Center for Futures Studies
In development with partners such as Orthogonal Research and Education Lab, we have recently laid foundation for the forthcoming establishment of the JOPRO Futures Studies Center (working title).
The Center will serve as a living lab for rigorous, use-inspired work in futures, strategy, and systemic change, as well as advancing new ways of doing science & research and the training around such. Expect public papers, datasets, and deployable tools, plus a pilot micro-residency/cohort soon.
Essay Contest: Future Vision & Voices
Calling builders, researchers, and community voices: the Futures Studies Center Essay Contest spotlights who’s missing from the futures conversation—and the most critical as well as overlooked strategies that create real on-ramps to better worlds. We announce themes and guidelines next week.
2026 Conference Planning
If the core themes within this post resonates — technology + human condition & impact + vision setting & strategy — join us.
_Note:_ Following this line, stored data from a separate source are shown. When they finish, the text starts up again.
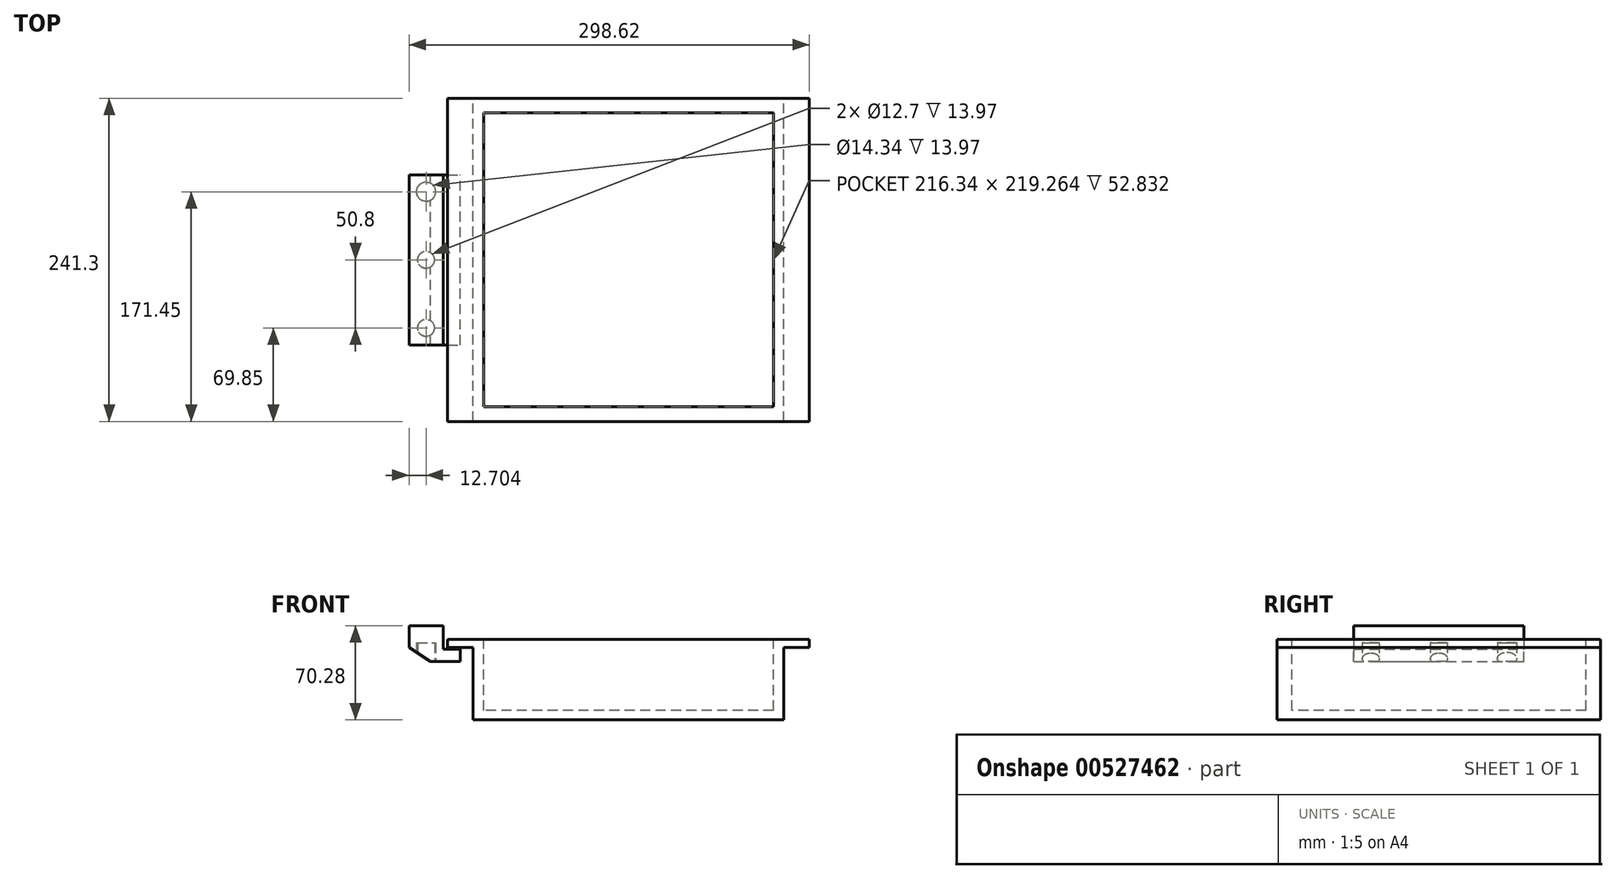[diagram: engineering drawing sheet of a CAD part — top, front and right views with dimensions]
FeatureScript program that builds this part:
annotation { "Feature Type Name" : "Feature", "Feature Type Description" : "" }
export const myFeature = defineFeature(function(context is Context, id is Id, definition is map)
    precondition{}
    {
        {
            var Q0;
            Q0=qCreatedBy(makeId("Front.planeOp"),FACE);
            var sketch = newSketch(context, id + "F0", { "sketchPlane" : qUnion([Q0])});
            skLineSegment(sketch, "E0.bottom", {"start": v(115.89, -54.24) * mm, "end": v(-115.89, -54.24) * mm});
            skLineSegment(sketch, "E0.top", {"start": v(115.89, 0) * mm, "end": v(-115.89, 0) * mm});
            skLineSegment(sketch, "E0.left", {"start": v(115.89, -54.24) * mm, "end": v(115.89, 0) * mm});
            skLineSegment(sketch, "E0.right", {"start": v(-115.89, -54.24) * mm, "end": v(-115.89, 0) * mm});
            skPoint(sketch, "E0.middle", {"position": v(0, -27.12) * mm});
            skLineSegment(sketch, "E1.bottom", {"start": v(134.94, 0) * mm, "end": v(-134.94, 0) * mm});
            skLineSegment(sketch, "E1.top", {"start": v(134.94, 5.75) * mm, "end": v(-134.94, 5.75) * mm});
            skLineSegment(sketch, "E1.left", {"start": v(134.94, 0) * mm, "end": v(134.94, 5.75) * mm});
            skLineSegment(sketch, "E1.right", {"start": v(-134.94, 0) * mm, "end": v(-134.94, 5.75) * mm});
            skPoint(sketch, "E1.middle", {"position": v(0, 2.87) * mm});
            skSolve(sketch);
        }
        {
            var Q0;
            Q0=qCreatedBy(makeId("Front.planeOp"),FACE);
            var sketch = newSketch(context, id + "F1", { "sketchPlane" : qUnion([Q0])});
            skLineSegment(sketch, "E2.bottom", {"start": v(-163.68, 16.04) * mm, "end": v(-138.28, 16.04) * mm});
            skLineSegment(sketch, "E2.top", {"start": v(-163.68, -10.7) * mm, "end": v(-138.28, -10.7) * mm});
            skLineSegment(sketch, "E2.left", {"start": v(-163.68, 16.04) * mm, "end": v(-163.68, -10.7) * mm});
            skLineSegment(sketch, "E2.right", {"start": v(-138.28, 16.04) * mm, "end": v(-138.28, -10.7) * mm});
            skLineSegment(sketch, "E3.bottom", {"start": v(-138.28, -10.7) * mm, "end": v(-125.58, -10.7) * mm});
            skLineSegment(sketch, "E3.top", {"start": v(-138.28, -1.4) * mm, "end": v(-125.58, -1.4) * mm});
            skLineSegment(sketch, "E3.left", {"start": v(-138.28, -10.7) * mm, "end": v(-138.28, -1.4) * mm});
            skLineSegment(sketch, "E3.right", {"start": v(-125.58, -10.7) * mm, "end": v(-125.58, -1.4) * mm});
            skSolve(sketch);
        }
        {
            var Q0;
            Q0=makeQuery(id+"F1.imprint","IMPRINT",FACE,{"disambiguationData":[TD([[makeQuery(id+"F1.imprint","IMPRINT",EDGE,{"derivedFrom":sQuery(id+"F1.wireOp",EDGE,"E2.bottom")}),-1.0]])]});
            var Q1;
            Q1=makeQuery(id+"F1.imprint","IMPRINT",FACE,{"disambiguationData":[TD([[makeQuery(id+"F1.imprint","IMPRINT",EDGE,{"derivedFrom":sQuery(id+"F1.wireOp",EDGE,"E3.bottom")}),1.0]])]});
            extrude(context, id + "F2", {"entities" : qUnion([Q0, Q1]), "endBound" : BoundingType.SYMMETRIC, "depth" : 127 * mm, "offsetDistance" : 25.4 * mm});
        }
        {
            var Q0;
            Q0=makeQuery(id+"F0.imprint","IMPRINT",FACE,{"disambiguationData":[TD([[makeQuery(id+"F0.imprint","IMPRINT",EDGE,{"derivedFrom":sQuery(id+"F0.wireOp",EDGE,"E1.top")}),1.0]])]});
            var Q1;
            Q1=makeQuery(id+"F0.imprint","IMPRINT",FACE,{"disambiguationData":[TD([[makeQuery(id+"F0.imprint","IMPRINT",EDGE,{"derivedFrom":sQuery(id+"F0.wireOp",EDGE,"E0.bottom")}),-1.0]])]});
            extrude(context, id + "F3", {"entities" : qUnion([Q0, Q1]), "endBound" : BoundingType.SYMMETRIC, "depth" : 241.3 * mm, "offsetDistance" : 25.4 * mm});
        }
        {
            var Q0;
            Q0=makeQuery(id+"F3.opExtrude","SWEPT_FACE",FACE,{"disambiguationData":[OSD([sQuery(id+"F0.wireOp",EDGE,"E1.top")])]});
            var sketch = newSketch(context, id + "F4", { "sketchPlane" : qUnion([Q0])});
            skLineSegment(sketch, "E4.bottom", {"start": v(108.17, 109.63) * mm, "end": v(-108.17, 109.63) * mm});
            skLineSegment(sketch, "E4.top", {"start": v(108.17, -109.63) * mm, "end": v(-108.17, -109.63) * mm});
            skLineSegment(sketch, "E4.left", {"start": v(108.17, 109.63) * mm, "end": v(108.17, -109.63) * mm});
            skLineSegment(sketch, "E4.right", {"start": v(-108.17, 109.63) * mm, "end": v(-108.17, -109.63) * mm});
            skPoint(sketch, "E4.middle", {"position": v(0, 0) * mm});
            skSolve(sketch);
        }
        {
            var Q0;
            Q0=makeQuery(id+"F4.imprint","IMPRINT",FACE,{"disambiguationData":[TD([[makeQuery(id+"F4.imprint","IMPRINT",EDGE,{"derivedFrom":sQuery(id+"F4.wireOp",EDGE,"E4.bottom")}),1.0]])]});
            extrude(context, id + "F5", {"entities" : qUnion([Q0]), "operationType" : NewBodyOperationType.REMOVE, "oppositeDirection" : true, "depth" : 52.83 * mm, "offsetDistance" : 25.4 * mm});
        }
        {
            var Q0;
            Q0=makeQuery(id+"F2.opExtrude","SWEPT_FACE",FACE,{"disambiguationData":[OSD([sQuery(id+"F1.wireOp",EDGE,"E2.top"),sQuery(id+"F1.wireOp",EDGE,"E3.bottom")])]});
            var sketch = newSketch(context, id + "F6", { "sketchPlane" : qUnion([Q0])});
            skLineSegment(sketch, "E5", {"start": v(-150.98, 63.5) * mm, "end": v(-150.98, -63.5) * mm});
            skPoint(sketch, "E6", {"position": v(-150.98, 50.8) * mm});
            skPoint(sketch, "E7", {"position": v(-150.98, 0) * mm});
            skPoint(sketch, "E8", {"position": v(-150.98, -50.8) * mm});
            skSolve(sketch);
        }
        {
            var Q0;
            Q0=makeQuery(id+"F2.opExtrude","CAP_FACE",FACE,{"disambiguationData":[OSD([sQuery(id+"F1.wireOp",EDGE,"E2.bottom"),sQuery(id+"F1.wireOp",EDGE,"E2.top"),sQuery(id+"F1.wireOp",EDGE,"E2.left"),sQuery(id+"F1.wireOp",EDGE,"E2.right"),sQuery(id+"F1.wireOp",EDGE,"E3.bottom"),sQuery(id+"F1.wireOp",EDGE,"E3.top"),sQuery(id+"F1.wireOp",EDGE,"E3.right")])],"isStart":true});
            var sketch = newSketch(context, id + "F7", { "sketchPlane" : qUnion([Q0])});
            skLineSegment(sketch, "E9.bottom", {"start": v(163.68, -10.7) * mm, "end": v(147.6, -10.7) * mm});
            skLineSegment(sketch, "E9.top", {"start": v(163.68, 0) * mm, "end": v(147.6, 0) * mm});
            skLineSegment(sketch, "E9.left", {"start": v(163.68, -10.7) * mm, "end": v(163.68, 0) * mm});
            skLineSegment(sketch, "E9.right", {"start": v(147.6, -10.7) * mm, "end": v(147.6, 0) * mm});
            skLineSegment(sketch, "E10", {"start": v(147.6, -10.7) * mm, "end": v(163.68, 0) * mm});
            skSolve(sketch);
        }
        {
            var Q0;
            Q0=makeQuery(id+"F7.imprint","IMPRINT",FACE,{"disambiguationData":[TD([[makeQuery(id+"F7.imprint","IMPRINT",EDGE,{"derivedFrom":sQuery(id+"F7.wireOp",EDGE,"E9.bottom")}),-1.0]])]});
            extrude(context, id + "F8", {"entities" : qUnion([Q0]), "operationType" : NewBodyOperationType.REMOVE, "endBound" : BoundingType.THROUGH_ALL, "oppositeDirection" : true, "depth" : 25.4 * mm, "offsetDistance" : 25.4 * mm});
        }
        {
            var Q0;
            {var subQ0=sQuery(id+"F6.wireOp",EDGE,"E5");Q0=makeQuery(id+"F6.imprint","IMPRINT",FACE,{"disambiguationData":[TD([[makeQuery(id+"F6.imprint","IMPRINT",EDGE,{"derivedFrom":subQ0}),1.0]])]});}
            var sketch = newSketch(context, id + "F9", { "sketchPlane" : qUnion([Q0])});
            skPoint(sketch, "E11.0", {"position": v(-150.98, 50.8) * mm});
            skPoint(sketch, "E12.0", {"position": v(-150.98, 0) * mm});
            skPoint(sketch, "E13.0", {"position": v(-150.98, -50.8) * mm});
            skCircle(sketch, "E14", {"center": v(-150.98, 50.8) * mm, "radius": 6.35 * mm});
            skCircle(sketch, "E15", {"center": v(-150.98, 0) * mm, "radius": 6.35 * mm});
            skCircle(sketch, "E16", {"center": v(-150.98, -50.8) * mm, "radius": 7.17 * mm});
            skSolve(sketch);
        }
        {
            var Q0;
            {var subQ0=sQuery(id+"F9.wireOp",EDGE,"E14");var subQ1=makeQuery(id+"F6.imprint","IMPRINT",EDGE,{"derivedFrom":sQuery(id+"F6.wireOp",EDGE,"E5")});var subQ2=makeQuery(id+"F9.imprint","INTERSECT",VERTEX,{"disambiguationData":[OD(0.0)],"derivedFrom":[subQ1,subQ0]});Q0=makeQuery(id+"F9.imprint","IMPRINT",FACE,{"disambiguationData":[TD([[makeQuery(id+"F9.imprint","IMPRINT",EDGE,{"disambiguationData":[TD([[subQ2,-1.0]])],"derivedFrom":subQ0}),1.0]])]});}
            var Q1;
            {var subQ0=sQuery(id+"F9.wireOp",EDGE,"E14");var subQ1=makeQuery(id+"F6.imprint","IMPRINT",EDGE,{"derivedFrom":sQuery(id+"F6.wireOp",EDGE,"E5")});var subQ2=makeQuery(id+"F9.imprint","INTERSECT",VERTEX,{"disambiguationData":[OD(0.0)],"derivedFrom":[subQ1,subQ0]});Q1=makeQuery(id+"F9.imprint","IMPRINT",FACE,{"disambiguationData":[TD([[makeQuery(id+"F9.imprint","IMPRINT",EDGE,{"disambiguationData":[TD([[subQ2,1.0]])],"derivedFrom":subQ0}),1.0]])]});}
            var Q2;
            {var subQ0=sQuery(id+"F9.wireOp",EDGE,"E15");var subQ1=makeQuery(id+"F6.imprint","IMPRINT",EDGE,{"derivedFrom":sQuery(id+"F6.wireOp",EDGE,"E5")});var subQ2=makeQuery(id+"F9.imprint","INTERSECT",VERTEX,{"disambiguationData":[OD(0.0)],"derivedFrom":[subQ1,subQ0]});Q2=makeQuery(id+"F9.imprint","IMPRINT",FACE,{"disambiguationData":[TD([[makeQuery(id+"F9.imprint","IMPRINT",EDGE,{"disambiguationData":[TD([[subQ2,1.0]])],"derivedFrom":subQ0}),1.0]])]});}
            var Q3;
            {var subQ0=sQuery(id+"F9.wireOp",EDGE,"E15");var subQ1=makeQuery(id+"F6.imprint","IMPRINT",EDGE,{"derivedFrom":sQuery(id+"F6.wireOp",EDGE,"E5")});var subQ2=makeQuery(id+"F9.imprint","INTERSECT",VERTEX,{"disambiguationData":[OD(0.0)],"derivedFrom":[subQ1,subQ0]});Q3=makeQuery(id+"F9.imprint","IMPRINT",FACE,{"disambiguationData":[TD([[makeQuery(id+"F9.imprint","IMPRINT",EDGE,{"disambiguationData":[TD([[subQ2,-1.0]])],"derivedFrom":subQ0}),1.0]])]});}
            var Q4;
            {var subQ0=sQuery(id+"F9.wireOp",EDGE,"E16");var subQ1=makeQuery(id+"F6.imprint","IMPRINT",EDGE,{"derivedFrom":sQuery(id+"F6.wireOp",EDGE,"E5")});var subQ2=makeQuery(id+"F9.imprint","INTERSECT",VERTEX,{"disambiguationData":[OD(0.0)],"derivedFrom":[subQ1,subQ0]});Q4=makeQuery(id+"F9.imprint","IMPRINT",FACE,{"disambiguationData":[TD([[makeQuery(id+"F9.imprint","IMPRINT",EDGE,{"disambiguationData":[TD([[subQ2,1.0]])],"derivedFrom":subQ0}),1.0]])]});}
            var Q5;
            {var subQ0=sQuery(id+"F9.wireOp",EDGE,"E16");var subQ1=makeQuery(id+"F6.imprint","IMPRINT",EDGE,{"derivedFrom":sQuery(id+"F6.wireOp",EDGE,"E5")});var subQ2=makeQuery(id+"F9.imprint","INTERSECT",VERTEX,{"disambiguationData":[OD(0.0)],"derivedFrom":[subQ1,subQ0]});Q5=makeQuery(id+"F9.imprint","IMPRINT",FACE,{"disambiguationData":[TD([[makeQuery(id+"F9.imprint","IMPRINT",EDGE,{"disambiguationData":[TD([[subQ2,-1.0]])],"derivedFrom":subQ0}),1.0]])]});}
            extrude(context, id + "F10", {"entities" : qUnion([Q0, Q1, Q2, Q3, Q4, Q5]), "operationType" : NewBodyOperationType.REMOVE, "oppositeDirection" : true, "depth" : 13.97 * mm, "offsetDistance" : 25.4 * mm});
        }
    });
We’re assembling a coalition to host an event in the second half of 2026 that captures this spirit.
What we’ll curate: keynotes, interdisciplinary panels, demo + critique labs, a workshop or skill & strategy studio, and an exhibit of beacons (maps, docs, demos).
Who belongs in the room: researchers, founders & venture supporters, educators, policy folks, artists/designers, and student cohorts.
How to plug in: co-curate a track, propose a session or demo, mentor/jury Future Vision & Voices, sponsor seats or a micro-residency, or offer a host site.
Location is not yet set, but we aim for it to be hybrid or with a definite virtual component. Discussion is underway for the Boston/Cambridge area.
Get involved!
Interested in any of these opportunities — or would you like to collaborate on related projects or initiatives? We’ll send RFPs, dates, and materials as they open. We look forward to hearing from you.
👉 One step for everything: [Interest Form]
Thank you for your interest in building futures!
Jes Parent
Boston, August 2025
About the Author
Jesse Parent holds a M.S. in Data Science from the Halıcıoğlu Data Science Institute, University of California, San Diego. He brings nearly 15 years of experience in startups, technology R&D, and strategic consulting. Jesse is the Founder of JOPRO and Director of the “From Here to There: Strategy and Mentorship for Innovators” initiative, developing curriculum and training for next-generation leadership. He has presented work at institutions including the Oxford Internet Institute at Oxford University, Boston University, and the University of Washington School of Law, and recently served as a judge at MIT AI Venture Studio Demo Day. [Links & Social Media]
If a full coverage of the actual residents and their projects becomes available, I will return to link it here — as an exhibitor myself, I didn’t have time to adequately view or cover all of the Residency projects.
Edit: Hiroshi Ishii made his Keynote slides available on social media.
Disclaimer: I started writing this three days before the public announcement of her engagement on the 26 of August. Also, to the Swifties who will eventually read this: I am mostly a local, but I have asked a certified Taylor fan to review this before publication.
At the time of this posting, there is no publicly available footage of the panels or event at large. This post will be updated accordingly. Yes, it was worded that way because that song.
Edit: I eventually did find out, and updated accordingly. Would still love to talk with organizers more and also discuss, for forthcoming events, how to reproduce similar mixes of speakers.